The core of most oral surgery practices is extracting diseased or impacted teeth, particularly wisdom teeth. But the specialty extends well beyond extractions. Oral and maxillofacial surgeons are trained across the entire face, jaw, and skull complex, handling both bone and soft tissue.

  • Dental implants: Titanium cylinders placed into the jawbone to replace missing tooth roots. Oral surgeons handle diagnosis, bone and soft tissue preparation, implant placement, and ongoing maintenance.
  • Orthognathic surgery: Corrective jaw surgery for developmental abnormalities that affect chewing, speech, or facial appearance. This is typically done under general anesthesia in coordination with an orthodontist.
  • Facial trauma: Fractures of the jaw, cheekbones, and other facial bones, often from accidents or injuries.
  • Cleft and craniofacial surgery: Surgical correction of congenital conditions like cleft lip and palate.
  • Pathology and biopsies: Removing suspicious lesions from the mouth and jaw, treating oral infections, and managing tumors of the facial region.
  • Anesthesia: Oral surgeons are trained to administer general anesthesia and sedation in office settings, a skill unique among dental specialists.

Surgeons who complete the six-year MD track tend to take on more complex reconstructive and trauma cases, though four-year graduates practice the full scope as well.

Board Certification

After completing residency, you’re eligible to pursue certification through the American Board of Oral and Maxillofacial Surgery (ABOMS). Certification isn’t legally required to practice, but it’s widely considered the professional standard and most employers and hospital systems expect it.

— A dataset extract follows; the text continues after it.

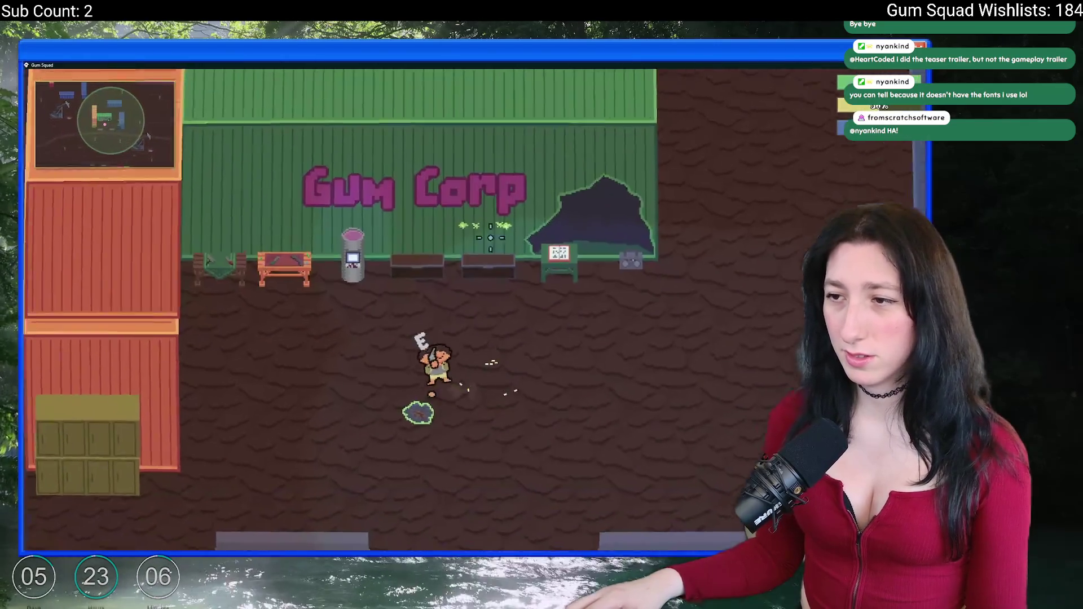
key(Tab)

The process has two phases. First is the Qualifying Examination, a computer-based test with 300 questions covering 11 subject areas. Passing this makes you eligible for the Oral Certifying Examination, a face-to-face oral exam where you work through twelve clinical cases across three sections over 144 minutes. You have three consecutive years after passing the written exam to complete the oral portion.

Timeline and Salary

Adding it all up, the fastest path from your first day of college to independent practice is about 12 years: four undergraduate, four dental school, four residency. Choosing the six-year residency extends that to 14 years. Factor in the time to complete board certification exams, and most oral surgeons are fully credentialed in their early to mid-30s.

The financial payoff is substantial. As of May 2023, the Bureau of Labor Statistics reports a median annual wage at or above $239,200 for oral and maxillofacial surgeons. Many in private practice earn considerably more, particularly those performing high volumes of implant placements and complex reconstructive procedures. The trade-off is a long training period with significant student debt, often exceeding $300,000 from dental school alone, before earning a full surgeon’s salary.